▸ PROBLEM TO WORK ON
Find every line of the records that has "thumb" and return it.

═════ SUPPLIED DATA ═════

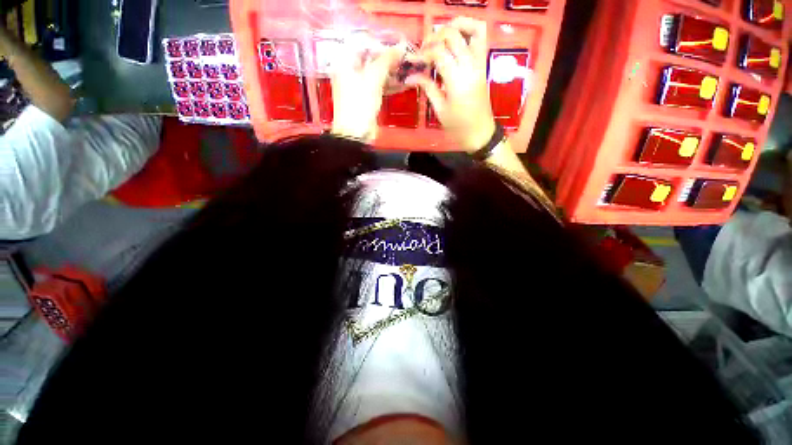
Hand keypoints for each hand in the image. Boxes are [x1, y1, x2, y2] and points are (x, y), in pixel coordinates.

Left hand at [330, 35, 406, 142]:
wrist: (356, 133)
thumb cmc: (360, 103)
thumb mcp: (373, 78)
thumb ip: (387, 60)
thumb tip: (401, 46)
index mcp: (344, 62)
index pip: (363, 43)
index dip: (380, 43)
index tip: (397, 45)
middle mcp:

═════

▸ WRITTEN REPLY
thumb cmc: (360, 103)
thumb mcp: (373, 78)
thumb ip: (387, 60)
thumb tip: (401, 46)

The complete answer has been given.